Não vou neste texto discutir ponto por ponto até onde o actual PS se deixou ufanamente contaminar pelas loucuras que nunca deixam de brotar das cabecinhas pensadoras à sua esquerda, mas reparem:
- Os socialistas acharam que a melhor política de imigração era (e é) uma política de “portas abertas”, uma linha de pensamento que a sua ex-responsável para o sector, Ana Catarina Mendes, se empenhou em aplicar até ao limite do absurdo, e do caos. Apesar das evidências os socialistas ainda não conseguem admitir o erro dessa política, algo que nos Estados Unidos os democratas já fizeram, mas tarde demais.
- A reacção dos socialistas a qualquer incidente que envolva polícias tem sido, por regra, desconfiar dos polícias. É verdade que nunca chegaram a extremos como a muito americana reivindicação esquerdista “defund the police”, mas não só estão lá perto como de alguma forma a praticaram, ao não terem resolvido o problema dos subsídios de risco, um tema entretanto tratado e resolvido pelo actual executivo. Quanto à tolerância com a desordem, pensem no que se passa nas nossas escolas – ou então nos ataques aos autarcas socialistas de Loures e de Alpiarça.

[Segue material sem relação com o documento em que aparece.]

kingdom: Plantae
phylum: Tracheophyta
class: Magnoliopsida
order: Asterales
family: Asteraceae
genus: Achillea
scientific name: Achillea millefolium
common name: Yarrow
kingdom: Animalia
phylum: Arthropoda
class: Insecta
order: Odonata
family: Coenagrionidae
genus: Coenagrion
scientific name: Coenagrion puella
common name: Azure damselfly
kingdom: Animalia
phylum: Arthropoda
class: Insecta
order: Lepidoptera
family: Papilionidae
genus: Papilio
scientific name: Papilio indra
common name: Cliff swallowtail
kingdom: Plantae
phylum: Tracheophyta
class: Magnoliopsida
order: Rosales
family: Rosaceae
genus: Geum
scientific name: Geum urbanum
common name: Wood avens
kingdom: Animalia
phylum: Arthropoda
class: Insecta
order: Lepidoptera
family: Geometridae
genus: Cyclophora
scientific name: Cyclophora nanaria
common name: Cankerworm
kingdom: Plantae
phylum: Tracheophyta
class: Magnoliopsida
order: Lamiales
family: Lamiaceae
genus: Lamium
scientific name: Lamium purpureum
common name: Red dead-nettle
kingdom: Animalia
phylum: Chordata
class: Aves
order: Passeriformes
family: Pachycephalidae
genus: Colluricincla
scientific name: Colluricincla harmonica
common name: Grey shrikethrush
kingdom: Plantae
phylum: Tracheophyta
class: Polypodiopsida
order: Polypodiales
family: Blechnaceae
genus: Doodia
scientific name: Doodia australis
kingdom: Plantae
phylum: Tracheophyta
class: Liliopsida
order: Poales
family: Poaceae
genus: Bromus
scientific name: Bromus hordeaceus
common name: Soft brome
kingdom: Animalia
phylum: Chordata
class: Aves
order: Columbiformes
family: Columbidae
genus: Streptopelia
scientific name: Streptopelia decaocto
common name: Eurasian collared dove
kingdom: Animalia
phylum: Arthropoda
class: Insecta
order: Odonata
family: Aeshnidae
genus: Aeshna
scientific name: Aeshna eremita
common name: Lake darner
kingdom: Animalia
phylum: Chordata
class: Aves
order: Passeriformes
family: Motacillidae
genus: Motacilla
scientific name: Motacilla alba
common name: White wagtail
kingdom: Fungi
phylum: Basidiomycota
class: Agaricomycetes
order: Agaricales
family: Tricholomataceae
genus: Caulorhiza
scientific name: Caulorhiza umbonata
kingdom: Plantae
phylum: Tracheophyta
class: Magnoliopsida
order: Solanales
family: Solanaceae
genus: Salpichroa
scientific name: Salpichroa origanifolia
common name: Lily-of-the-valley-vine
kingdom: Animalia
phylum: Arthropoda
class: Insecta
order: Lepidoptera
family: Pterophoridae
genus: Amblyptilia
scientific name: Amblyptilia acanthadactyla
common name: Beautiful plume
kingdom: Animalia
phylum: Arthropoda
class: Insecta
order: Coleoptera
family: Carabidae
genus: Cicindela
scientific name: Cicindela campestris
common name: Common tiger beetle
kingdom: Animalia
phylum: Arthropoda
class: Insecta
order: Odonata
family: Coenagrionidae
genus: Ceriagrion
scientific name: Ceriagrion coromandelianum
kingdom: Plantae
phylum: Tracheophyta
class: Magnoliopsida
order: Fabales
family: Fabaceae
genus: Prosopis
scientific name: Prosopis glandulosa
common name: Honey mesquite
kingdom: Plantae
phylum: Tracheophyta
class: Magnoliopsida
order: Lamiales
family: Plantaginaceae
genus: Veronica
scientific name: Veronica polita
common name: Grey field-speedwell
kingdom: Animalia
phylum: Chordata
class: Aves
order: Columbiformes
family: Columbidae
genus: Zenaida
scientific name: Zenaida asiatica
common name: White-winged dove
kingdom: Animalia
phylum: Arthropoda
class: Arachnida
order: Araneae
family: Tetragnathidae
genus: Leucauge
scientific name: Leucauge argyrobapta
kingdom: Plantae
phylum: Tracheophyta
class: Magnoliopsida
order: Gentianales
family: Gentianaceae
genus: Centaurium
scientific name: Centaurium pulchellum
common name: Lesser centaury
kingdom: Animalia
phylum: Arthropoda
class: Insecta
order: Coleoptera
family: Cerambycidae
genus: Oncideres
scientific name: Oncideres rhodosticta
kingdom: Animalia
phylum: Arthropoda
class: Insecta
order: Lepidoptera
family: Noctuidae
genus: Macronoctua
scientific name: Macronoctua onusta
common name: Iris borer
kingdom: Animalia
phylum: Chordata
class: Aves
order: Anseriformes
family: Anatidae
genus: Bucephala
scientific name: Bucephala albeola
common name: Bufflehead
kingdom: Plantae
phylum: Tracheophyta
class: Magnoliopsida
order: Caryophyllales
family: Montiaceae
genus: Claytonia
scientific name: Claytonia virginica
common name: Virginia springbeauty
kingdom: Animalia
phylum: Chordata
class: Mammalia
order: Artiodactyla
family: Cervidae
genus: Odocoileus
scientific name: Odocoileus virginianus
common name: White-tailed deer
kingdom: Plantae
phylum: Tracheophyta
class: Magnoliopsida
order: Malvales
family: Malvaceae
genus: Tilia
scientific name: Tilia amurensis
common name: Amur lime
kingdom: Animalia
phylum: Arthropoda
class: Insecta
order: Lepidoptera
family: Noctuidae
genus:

- O protagonismo que têm vindo a ganhar, como rostos públicos do PS, figuras como Isabel Moreira ou mesmo Alexandra Leitão, e agora também João Costa, bem como uma agenda legislativa onde nunca faltam temas “fracturantes”, não permitem dúvidas: os socialistas sentem real incómodo sempre que à sua esquerda algum lunático surge com um discurso mais radical não para o desautorizarem, antes por não se terem lembrado dele antes.
- As políticas ambientais dos socialistas não foram demasiado radicais quando estavam no Governo (porventura foram apenas irrealistas), mas veremos como evolui o seu discurso agora que o espaço público começa a ser perturbado pelos activismos das várias declinações de organizações como a Climáximo. A tentação está lá, e está lá porque o conjunto destas diferentes agendas tende a misturar-se e a confundir-se.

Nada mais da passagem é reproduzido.